*SUPPLIED TEXT*
#####

03:45:09.727Z  WARN SledAgent/RSS: failed to create filesystem
    error: Error Response: status: 500 Internal Server Error; headers: {"content-type": "application/json", "x-request-id": "b12c1590-f9c9-43e8-a9d0-761ae0b93e0a", "content-length": "124", "date": "Sun, 02 Jan 2000 03:45:09 GMT"}; value: Error { error_code: Some("Internal"), message: "Internal Server Error", request_id: "b12c1590-f9c9-43e8-a9d0-761ae0b93e0a" }

Here, RSS decides to create a dataset for CockroachDB. Sled Agent receives the request and decides to create a zone for it. The zone boots, we wait for CockroachDB to be up, and then we send the "wipe" SQL and get this error.

We go through the whole sequence again starting at 03:45:10.070Z, then 03:45:49.558Z, then 03:46:29.764Z, then 03:47:16.045Z, and so on. I think we're in an exponential backoff. Each time, RSS decides to create a dataset, Sled Agent creates the zone, we get this error from CockroachDB, and then Sled Agent tears down the zone. This explains why when we got there, there was no zone present.

Attempting to reproduce the problem elsewhere

This felt like the sort of bug where we really wanted to interactive with a live, broken database to investigate its state.

As mentioned above, we had already tried to reproduce this problem from a clean slate via a sequence of "populate" and "wipe" operations against the database. This didn't work. We thought maybe there was some broken on-disk state. @jmpesp did a "zfs send" of the underlying ZFS dataset over to atrium, where he spun up an instance of CockroachDB to see if we could reproduce the problem. We did not reproduce it, though he did see some other strange behavior that I'll let him comment about because I don't have the details.

Much later, I tried the same thing. Starting from a point where we had a CockroachDB zone running on gimlet-sn21 in a state that could fairly reliably generate this error, I shut down CockroachDB. I brought it up and verified that I still saw the error. Then I shut it down again and took a snapshot. I sent this over to my test machine, ivanova, and used cargo run --bin=omicron-dev db-run --store-dir /rpool/crdb-90803-repro/ --no-populate to start up a CockroachDB instance on it. I was not able to reproduce the error, even running the exact same SQL that did reproduce the problem over on gimlet-sn21. This seems like a significant data point but I don't yet know what it means.

#####

*ACTIVITIES*
**a.** Condense the paragraph of the CockroachDB debugging notes that begins "Much later, I tried the same thing" into a short bulleted list that keeps its main facts.
**b.** Carry on the CockroachDB debugging notes from the point where they end.

Saved data entries

#####

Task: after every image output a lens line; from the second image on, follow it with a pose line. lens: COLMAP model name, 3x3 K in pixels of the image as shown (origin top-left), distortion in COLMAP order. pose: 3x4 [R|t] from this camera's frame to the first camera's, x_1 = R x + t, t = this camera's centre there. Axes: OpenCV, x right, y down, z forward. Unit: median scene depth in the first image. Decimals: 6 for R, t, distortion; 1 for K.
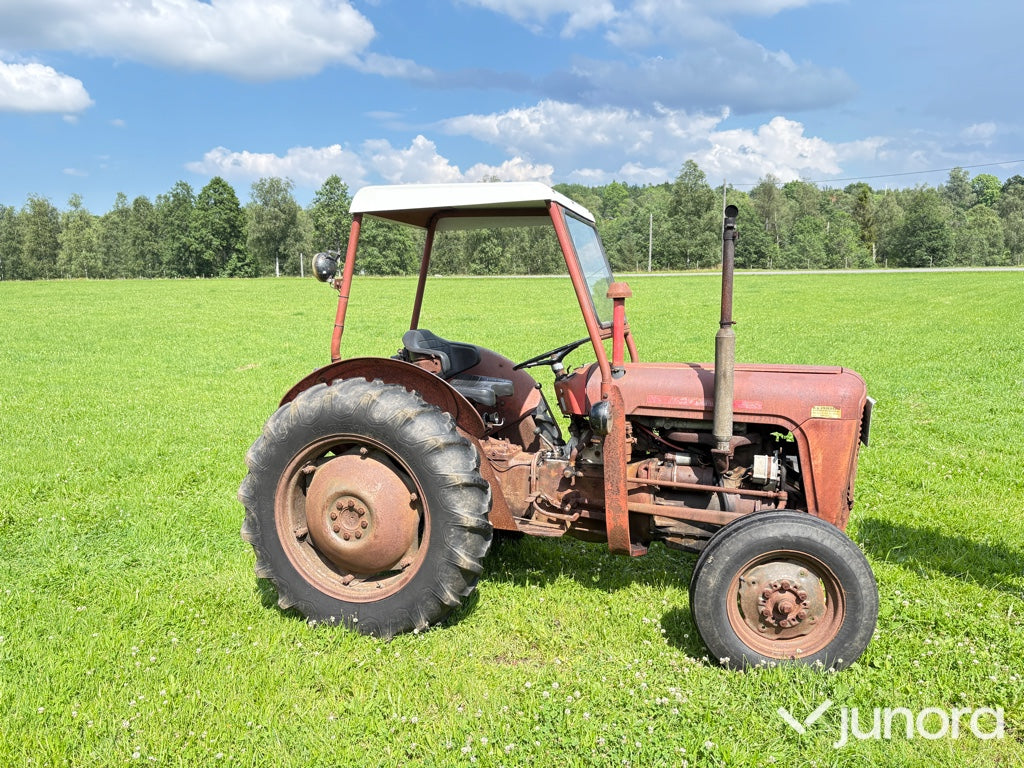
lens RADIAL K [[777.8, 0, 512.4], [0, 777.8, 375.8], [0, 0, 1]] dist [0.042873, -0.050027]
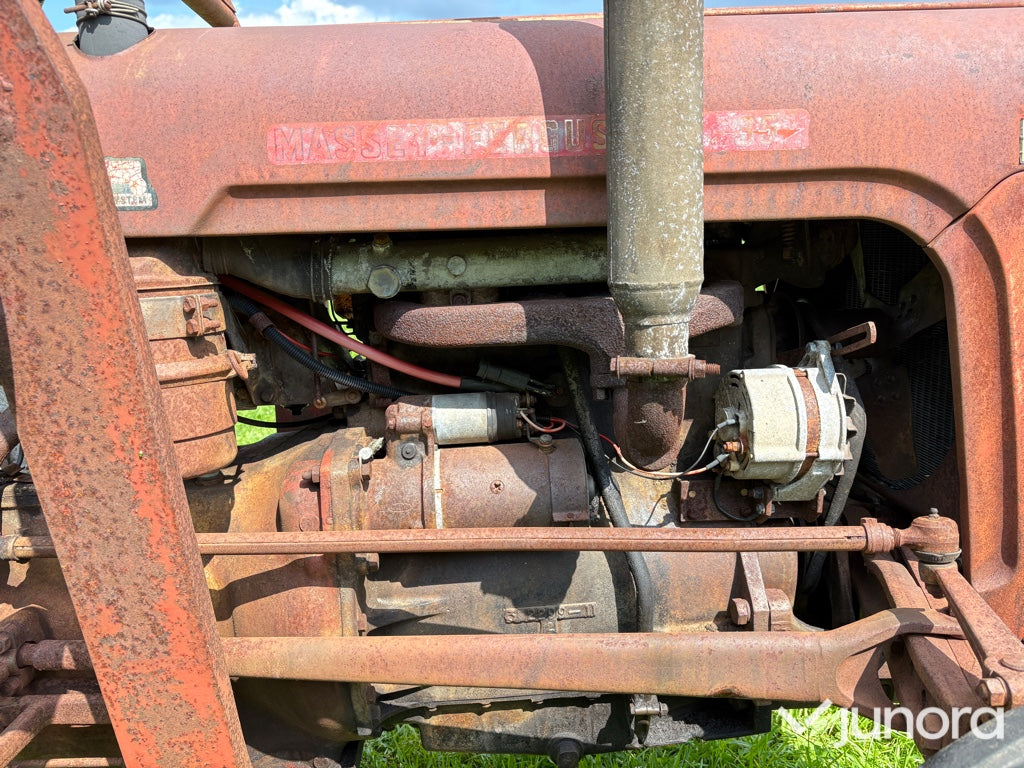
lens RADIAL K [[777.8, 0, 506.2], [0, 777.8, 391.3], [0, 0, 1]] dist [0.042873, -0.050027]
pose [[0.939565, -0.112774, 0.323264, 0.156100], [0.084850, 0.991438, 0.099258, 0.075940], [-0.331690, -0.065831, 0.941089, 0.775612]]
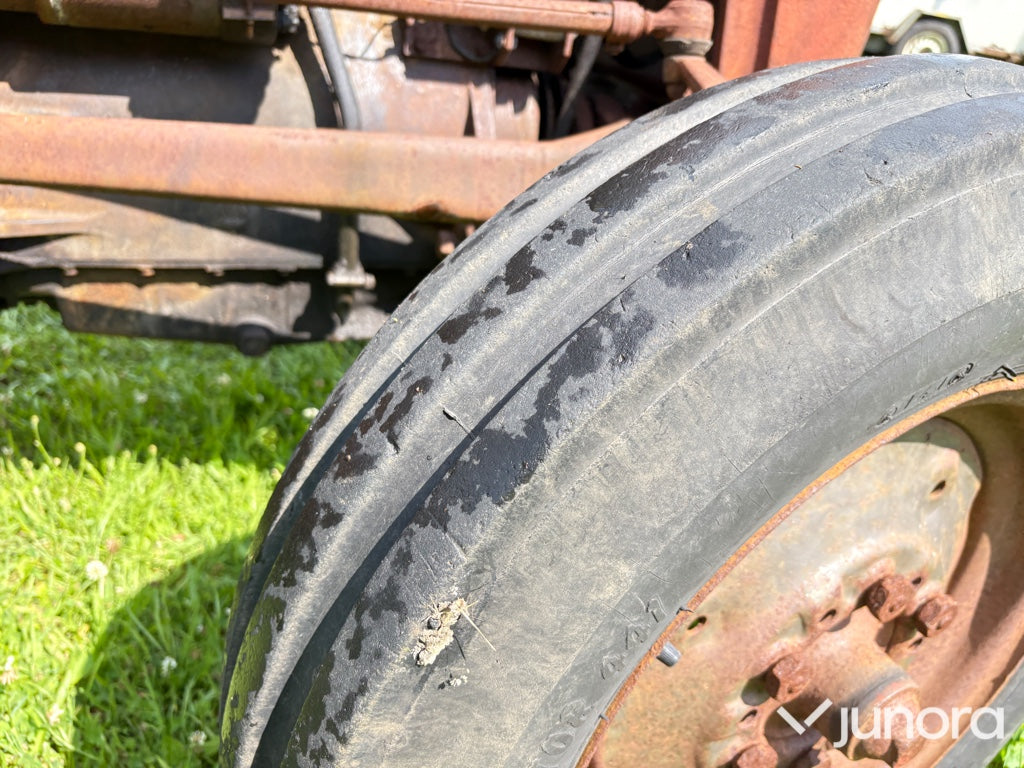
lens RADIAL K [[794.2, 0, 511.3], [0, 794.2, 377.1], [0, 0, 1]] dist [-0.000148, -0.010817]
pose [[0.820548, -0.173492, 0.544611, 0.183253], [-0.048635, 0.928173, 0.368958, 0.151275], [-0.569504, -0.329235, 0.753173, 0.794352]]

#####

*RESPONSES FOR EACH TASK*
**a.**
- Began with a CockroachDB zone on gimlet-sn21 in a state that could fairly reliably produce the error.
- Shut CockroachDB down, brought it back up, and confirmed the error still appeared.
- Shut it down again and took a snapshot.
- Sent the snapshot to the test machine ivanova and started CockroachDB there with `cargo run --bin=omicron-dev db-run --store-dir /rpool/crdb-90803-repro/ --no-populate`.
- Could not reproduce the error, even with the exact SQL that triggered it on gimlet-sn21.
- This seems significant, but what it means is still unknown.

**b.**
Attempting to reproduce the problem back on gimlet-sn05

I don't remember exactly why, but we decided to restart sled-agent on gimlet-sn05 because we believed there was nothing more we could learn from the current state and we thought this would trigger the same code path again. Then if we could pause things at the point where Sled Agent tried to halt the busted zone, we could log in and investigate. (I can't remember if I have the timeline right here -- but if this is when it was, then there was no CockroachDB zone running at this point and I'm not sure we realized this retry process was in exponential backoff. I think maybe I thought it had given up.) From this SMF log entry:

[ Jan  2 04:53:06 Method "start" exited with status 0. ]

I think we did this around 04:53Z. When we did this, we ran into a different problem: the StorageManager inside Sled Agent would find the CockroachDB ZFS dataset and attempt to find information about it inside /var/oxide, but there was none there:

04:54:04.634Z  INFO SledAgent/StorageManager: StorageWorker loading fs cockroachdb on zpool oxp_d462a7f7-b628-40fe-80ff-4e4189e2d62b
04:54:04.681Z  INFO SledAgent/StorageManager: Loading Dataset from /var/oxide/d462a7f7-b628-40fe-80ff-4e4189e2d62b/d6b41137-7fb5-43a1-939a-08302ddfc95e.toml
04:54:04.696Z  WARN SledAgent/StorageManager: StorageWorker Failed to load dataset: Failed to perform I/O: read config for pool oxp_d462a7f7-b628-40fe-80ff-4e4189e2d62b, dataset DatasetName { pool_name: "oxp_d462a7f7-b628-40fe-80ff-4e4189e2d62b", dataset_name: "cockroachdb" } from "/var/oxide/d462a7f7-b628-40fe-80ff-4e4189e2d62b/d6b41137-7fb5-43a1-939a-08302ddfc95e.toml": No such file or directory (os error 2)

We'll file a separate bug with more details on this. The net result was that Sled Agent was not able to set up the CockroachDB zone. We'd expect at this point that RSS would have been telling it to create that zone. Having found it, it would have tried to use the one it already had. In that path, it would not run the dbwipe.sql again. So this didn't trigger the code path we wanted.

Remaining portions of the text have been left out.